Entretanto, a mazela socialista não chegaria tão longe, e é provável que nem viesse à existência, se antes o liberalismo não preparasse o terreno, preparação essa que chegou no auge com a Revolução de 1789, derrubando o Rei e perseguindo a Igreja na França, os dois pilares que sustentavam a nação. Esse germe, já preparado por Locke, Rousseau, Voltaire e outros, penetrou nos principais países do mundo. Mesmo nossos monarcas e estadistas foram liberais, mantendo estreitas relações com a maçonaria em detrimento da Igreja: Dom Vital, bispo de Olinda, que o diga. O liberalismo deu origem ao sistema democrático moderno, eliminando as camadas intermediárias da sociedade entre o indivíduo e o Estado, agora laico, subvertendo sua significação e objetivo naturais e apartando a Pátria das suas raízes históricas através de um constitucionalismo de modelo americano. A própria Constituição de 1891 é profundamente baseada nos Estados Unidos. Desconsiderou-se nossa formação intrinsecamente municipalista, monárquica, lusitana, ibérica, latina e, acima de tudo, católica. Os índios e os negros, vistos hoje como explorados e oprimidos, aceitaram, em sua maioria, o catolicismo com devoção: os relatos mais antigos dos grandes catequizadores do Brasil e as confrarias de negros escravos e libertos, em Minas Gerais e outros estados, o comprovam. Negar tais raízes é negar o Brasil.
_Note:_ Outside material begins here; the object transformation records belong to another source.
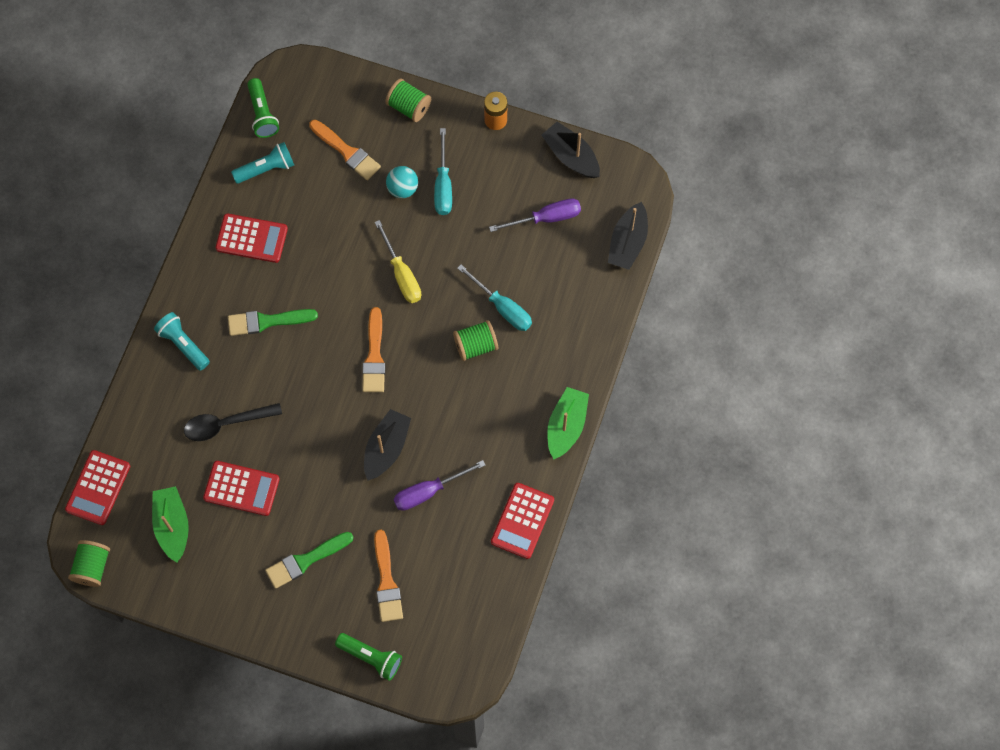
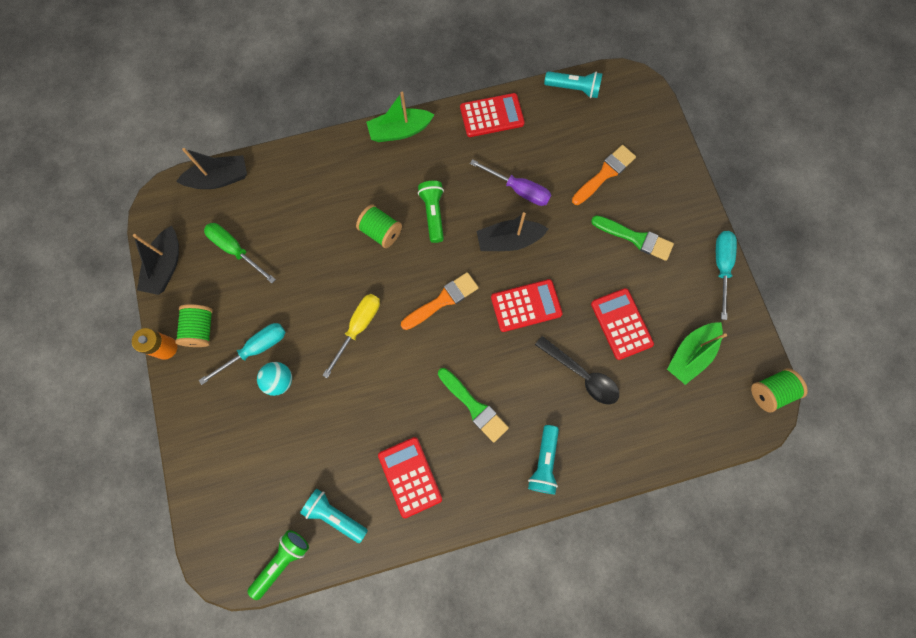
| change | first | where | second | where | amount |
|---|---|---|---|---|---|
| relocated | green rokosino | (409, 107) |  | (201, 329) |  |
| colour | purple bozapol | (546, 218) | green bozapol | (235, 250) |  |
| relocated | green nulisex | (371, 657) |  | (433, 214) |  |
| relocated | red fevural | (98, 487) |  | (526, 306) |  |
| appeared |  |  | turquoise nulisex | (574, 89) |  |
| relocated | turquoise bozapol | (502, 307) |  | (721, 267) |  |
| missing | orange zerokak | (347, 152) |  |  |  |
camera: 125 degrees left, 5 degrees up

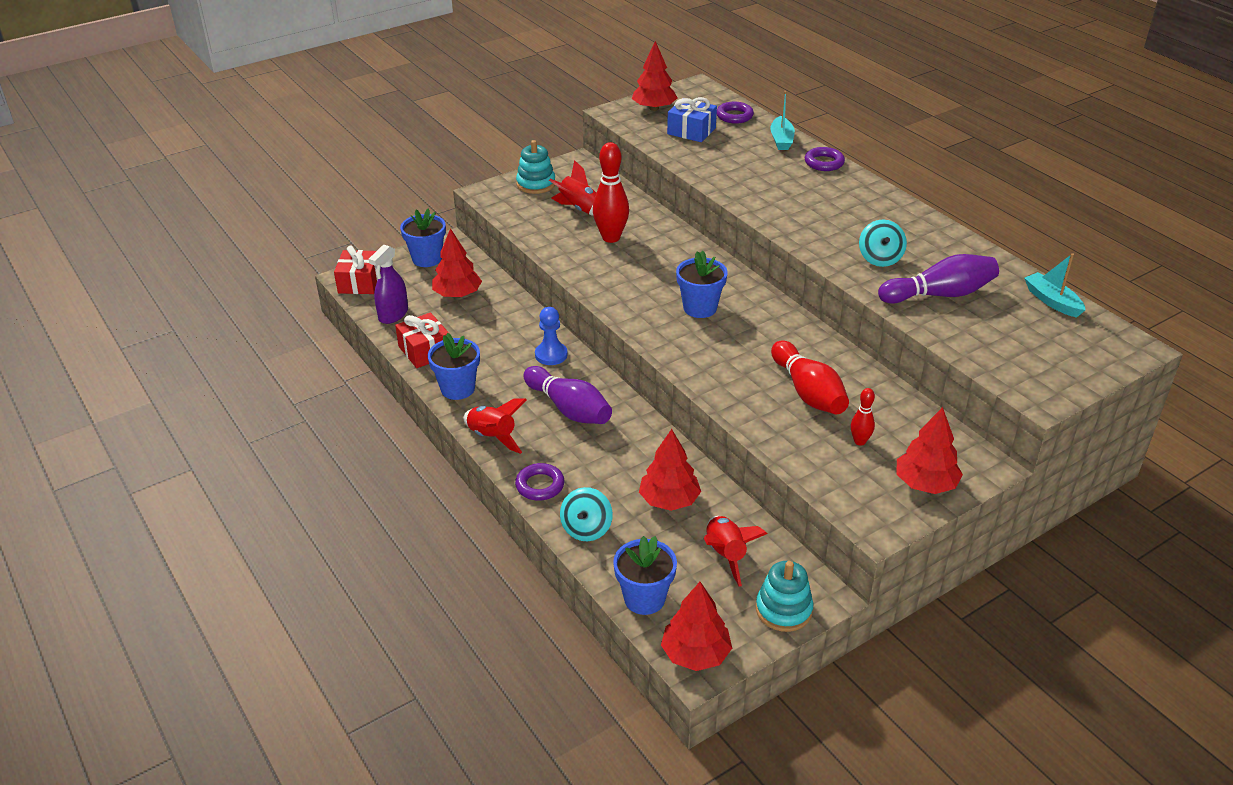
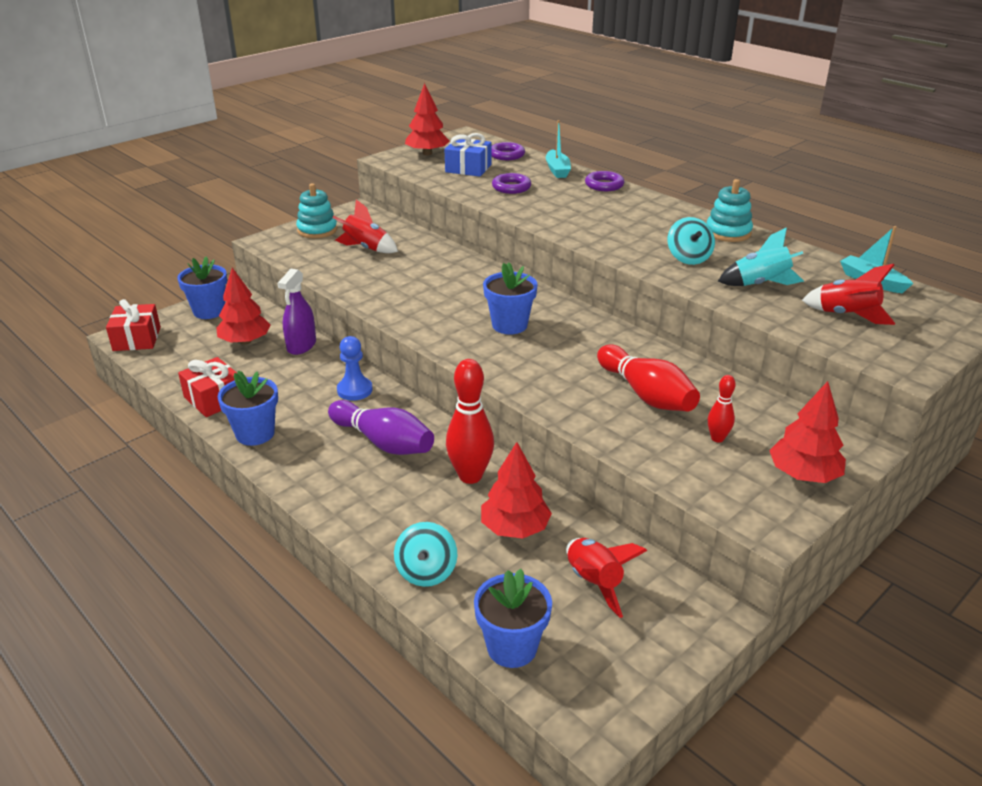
| change | first | where | second | where | amount |
|---|---|---|---|---|---|
| relocated | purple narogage | (393, 314) |  | (301, 345) |  |
| relocated | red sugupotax | (611, 238) |  | (470, 476) |  |
| relocated |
E é dessa independência que nossa nação precisa, tanto dos grilhões socialistas que agravaram o problema, a ponto de encontrarmos hoje uma multidão de jovens sem futuro, imersos em vícios que matam suas almas e em escolas decadentes que arrefecem sua inteligência, e uma multidão de vítimas de homicídio que somam a cifra impressionante de 60 mil (excluindo-se os desaparecidos e vítimas de outros crimes aviltantes), quanto do veneno liberal, que apartou a Pátria da Santa Cruz, veneno este que encontra-se arraigado em inúmeros círculos ditos conservadores e de direita, de matiz anglo-saxônica e que se entristece por não sermos colônia de piratas holandeses ou ingleses, laicista, utilizando-se da religião como mera ferramenta política, uma parte relativamente importante da cultura, e não como a Verdade que deve ser almejada por todo homem; olvidam-se de que o Estado tem a função de auxiliar a Igreja nesta tarefa, a espada temporal subordinada à espiritual, organizando a sociedade civil e respeitando o princípio de subsidiariedade, a autonomia da família, célula-mãe social, e de todos os organismos intermediários, associações e comunidades que decorrem da união das famílias. 
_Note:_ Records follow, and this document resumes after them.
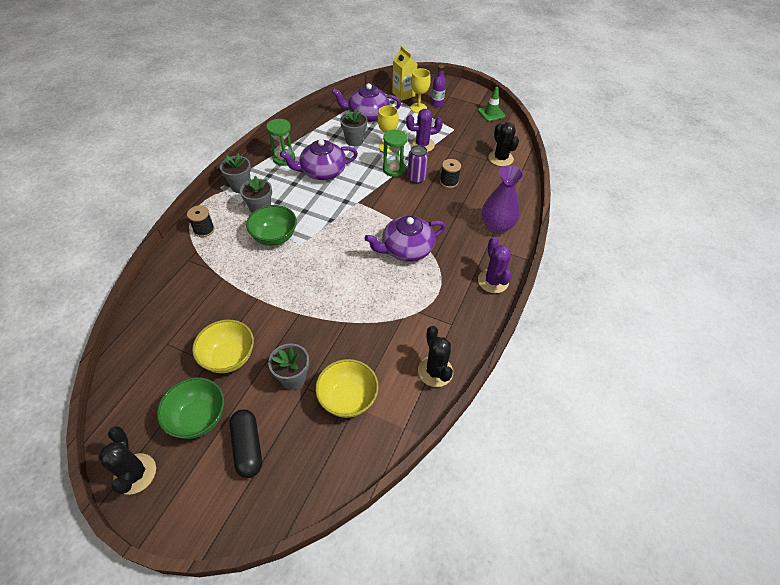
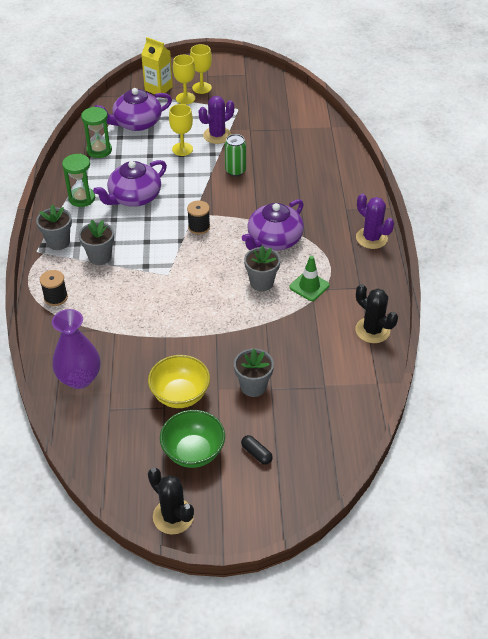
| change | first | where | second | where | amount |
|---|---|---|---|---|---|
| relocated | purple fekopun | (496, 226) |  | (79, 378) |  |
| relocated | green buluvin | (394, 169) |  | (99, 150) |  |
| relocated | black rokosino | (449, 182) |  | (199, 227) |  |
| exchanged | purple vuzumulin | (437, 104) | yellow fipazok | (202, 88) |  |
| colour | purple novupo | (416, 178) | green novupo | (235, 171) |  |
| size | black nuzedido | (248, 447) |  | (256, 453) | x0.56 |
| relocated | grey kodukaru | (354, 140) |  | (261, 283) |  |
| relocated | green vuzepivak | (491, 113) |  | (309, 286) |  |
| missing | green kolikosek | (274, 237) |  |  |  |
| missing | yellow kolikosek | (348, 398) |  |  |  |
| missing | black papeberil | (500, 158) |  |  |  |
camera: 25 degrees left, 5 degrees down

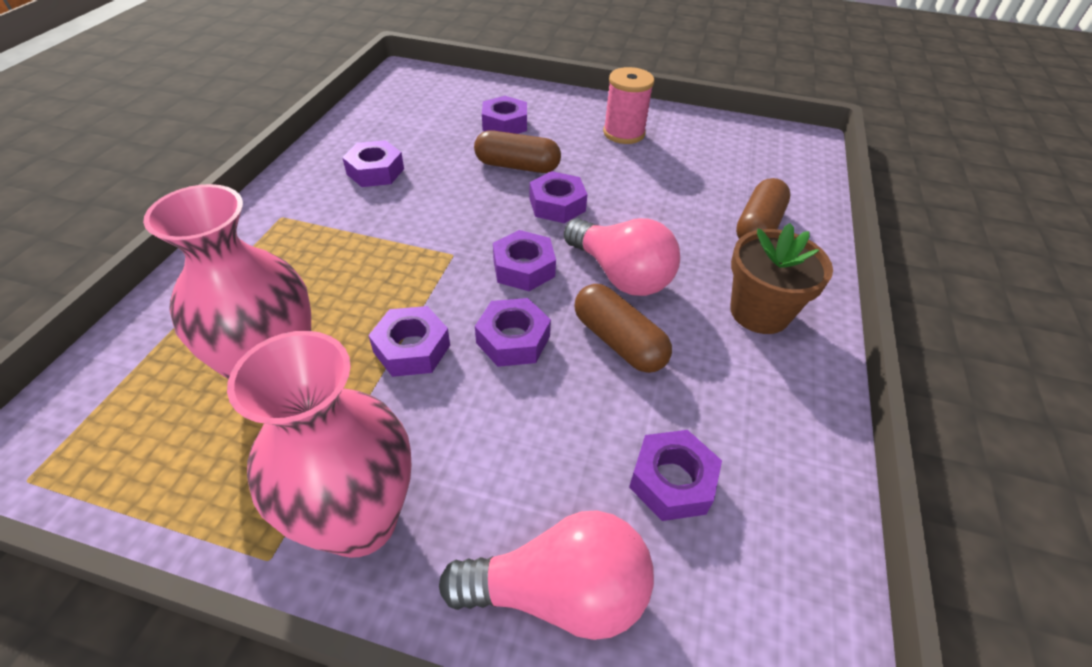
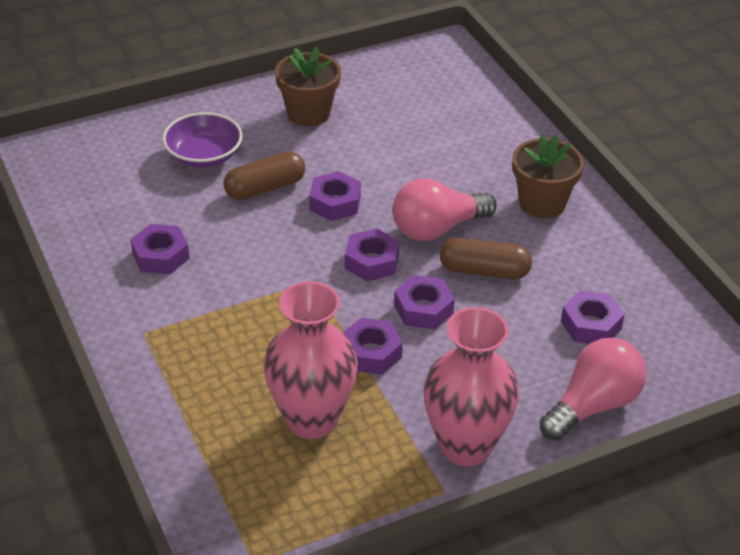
| change | first | where | second | where | amount |
|---|---|---|---|---|---|
| exchanged | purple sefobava | (505, 124) | purple kolikosek | (204, 156) |  |
| exchanged | pink rokosino | (624, 133) | brown kodukaru | (308, 113) |  |
| spun | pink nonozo | (620, 275) |  | (437, 228) | 150 degrees clockwise |
| missing | brown nuzedido | (758, 226) |  |  |  |
camera: 40 degrees left, 5 degrees down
E como essa independência se dará? É necessário que os brasileiros tenham orgulho de sua história, não vergonha. Se amamos nosso país, devemos defendê-lo e, para defendê-lo, devemos conhecê-lo. O primeiro ato de grande porte celebrado neste solo foi a Santa Missa, em 26 de abril de 1500. Terra de Santa Cruz desde o princípio, reforçada pela aparição de Maria Santíssima em meio à simplicidade rural do começo do século XVIII. Herdeira de Covadonga, quando os visigodos cristãos venceram os muçulmanos invasores com o auxílio da Virgem, constituindo o Reino de Astúrias e iniciando a Reconquista. Herdeira de Ourique, quando Portugal formou-se do então Condado Portucalense por Dom Afonso Henriques, também com o auxílio dos céus. Nossa nação, já forjada com a alma apostólica e desbravadora de São José de Anchieta, de Manuel da Nóbrega, dos  navegadores portugueses que arriscavam suas vidas no mar revolto e rumo ao desconhecido, dos bandeirantes que adentravam as selvas mais fechadas, precisa voltar ao seio protetor da Santa Igreja, construtora e protetora da civilização. É somente com a adoração do coração de cada um de nós a Nosso Senhor Jesus Cristo, e com o consequente Reinado Social que daí decorre nas escolas, nas instituições, nas leis, na mídia, no governo, publicamente anunciado e sem escrúpulos, que o Brasil terá a tão almejada ordem e progresso. E cabe a nós, que temos amplo acesso à cultura, levar esse Brasil moribundo, mas curável, observável de maneira sutil na humildade dos rincões do país, onde a loucura moderna e urbana pouco penetrou, à luz novamente.